New Delhi: Footwear sector revenue is expected to increase by 11 per cent, accompanied by a projected 4 per cent rise in volume according to a report by CRISIL Ratings.
The operating margin is expected to grow by approximately 125 basis points to around 9 per cent due to lower raw material prices, yet it will remain below the pre-pandemic levels of approximately 10 per cent, said the report.
Prices of key raw materials, including ethylene vinyl acetate, rubber, and resins, declined by around 30 per cent over the last fiscal period. Raw materials constitute 45 per cent of the total cost of footwear makers.

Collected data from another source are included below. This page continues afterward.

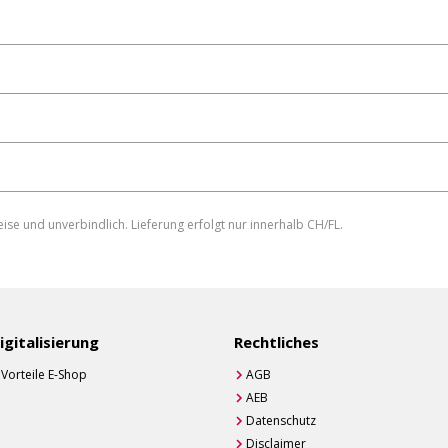
eise und unverbindlich. Lieferung erfolgt nur innerhalb CH/FL.
eren
igitalisierung
Rechtliches
Vorteile E-Shop
AGB
AEB
Datenschutz
Disclaimer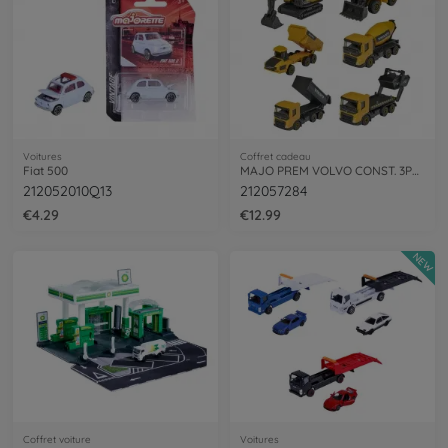
Voitures
Coffret cadeau
Fiat 500
MAJO PREM VOLVO CONST. 3PCS ASST
212052010Q13
212057284
€4.29
€12.99
NEW
Coffret voiture
Voitures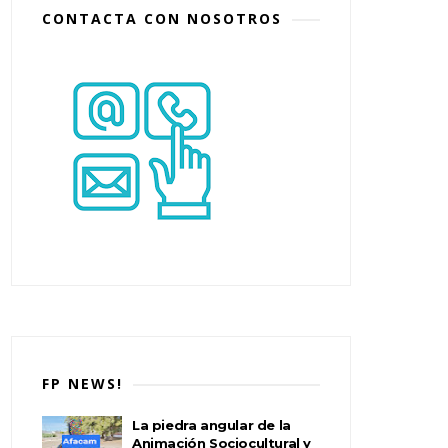
CONTACTA CON NOSOTROS
FP NEWS!
La piedra angular de la
Animación Sociocultural y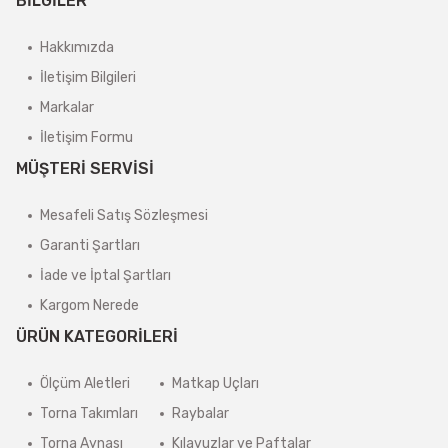
BİLGİLER
Hakkımızda
İletişim Bilgileri
Markalar
İletişim Formu
MÜŞTERİ SERVİSİ
Mesafeli Satış Sözleşmesi
Garanti Şartları
İade ve İptal Şartları
Kargom Nerede
ÜRÜN KATEGORİLERİ
Ölçüm Aletleri
Matkap Uçları
Torna Takımları
Raybalar
Torna Aynası
Kılavuzlar ve Paftalar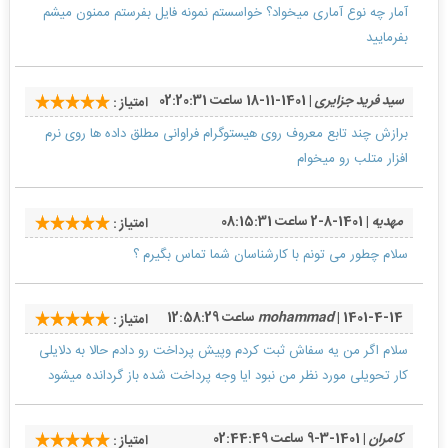
آمار چه نوع آماری میخواد؟ خواسستم نمونه فایل بفرستم ممنون میشم
بفرمایید
سید فرید جزایری
| 1401-11-18 ساعت 02:20:31
امتیاز :
برازش چند تابع معروف روی هیستوگرام فراوانی مطلق داده ها روی نرم
افزار متلب رو میخوام
مهدیه
| 1401-8-2 ساعت 08:15:31
امتیاز :
سلام چطور می تونم با کارشناسان شما تماس بگیرم ؟
| 1401-4-14 ساعت 12:58:29
mohammad
امتیاز :
سلام اگر من یه سفاش ثبت کردم وپیش پرداخت رو دادم حالا به دلایلی
کار تحویلی مورد نظر من نبود ایا وجه پرداخت شده باز گردانده میشود
کامران
| 1401-3-9 ساعت 02:44:49
امتیاز :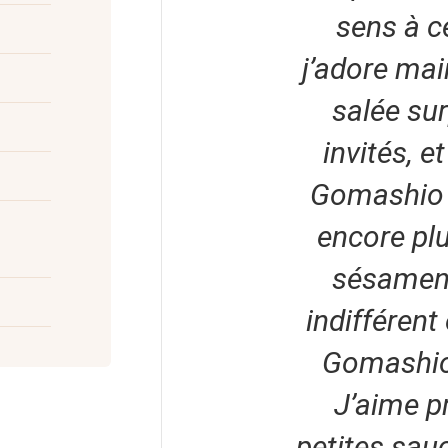
sens à c
j’adore mai
salée su
invités, e
Gomashio 
encore pl
sésamene
indifférent
Gomashio 
J’aime p
petites sau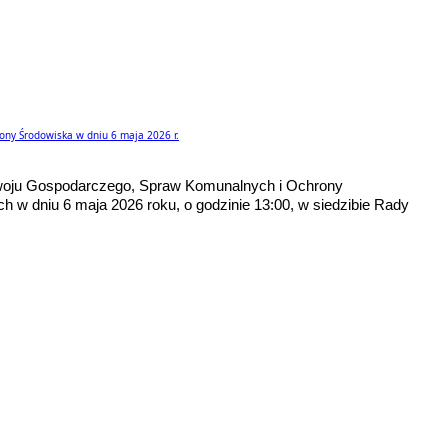
ny Środowiska w dniu 6 maja 2026 r.
woju Gospodarczego, Spraw Komunalnych i Ochrony
h w dniu 6 maja 2026 roku, o godzinie 13:00, w siedzibie Rady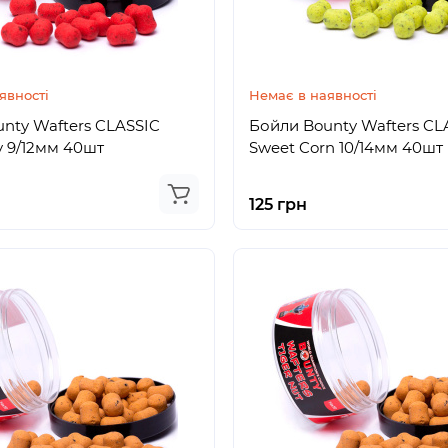
явності
Немає в наявності
nty Wafters CLASSIC
Бойли Bounty Wafters CL
y 9/12мм 40шт
Sweet Corn 10/14мм 40шт
125 грн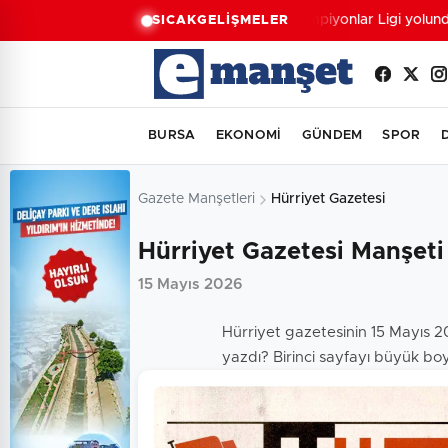
Şampiyonlar Ligi yolund
SICAK
GELİŞMELER
BURSA
EKONOMİ
GÜNDEM
SPOR
Gazete Manşetleri
Hürriyet Gazetesi
Hürriyet Gazetesi Manşeti
15 Mayıs 2026
Hürriyet gazetesinin 15 Mayıs 20
yazdı? Birinci sayfayı büyük boy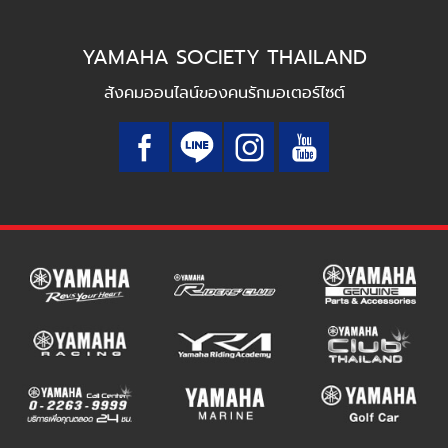
YAMAHA SOCIETY THAILAND
สังคมออนไลน์ของคนรักมอเตอร์ไซต์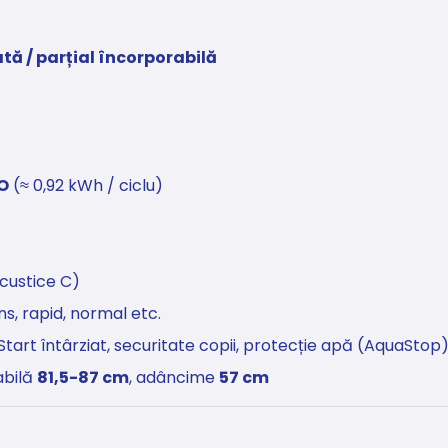
tă / parțial încorporabilă
CO
(≈ 0,92 kWh / ciclu)
acustice C)
ens, rapid, normal etc.
Start întârziat, securitate copii, protecție apă (AquaStop
abilă
81,5-87 cm
, adâncime
57 cm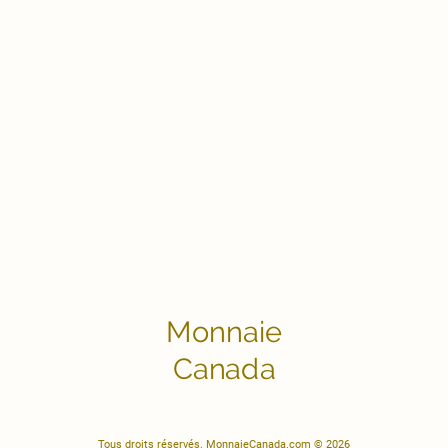
Monnaie
Canada
Tous droits réservés. MonnaieCanada.com © 2026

“Footwear makers have been sharpening focus on the fast-growing fashion/women and athleisure segments after the pandemic, which largely falls in the premium category with average selling prices of Rs 1,000 per pair, or higher. These segments are expected to grow faster at over 15% annually, compared with 11% for the industry as a whole. Operating profitability is also higher at 18% in this segment,” said Nitin Kansal, director, CRISIL Ratings.
According to CRISIL analysis, 43 companies collectively contribute to 15 per cent of the industry’s revenue of Rs 100,000 crore.
Exports declined to 12 per cent in this fiscal year as compared to the growth of 25 per cent in the previous year on the back of reduced demand from Europe and the US, which together constitute three-fourths of India’s footwear exports.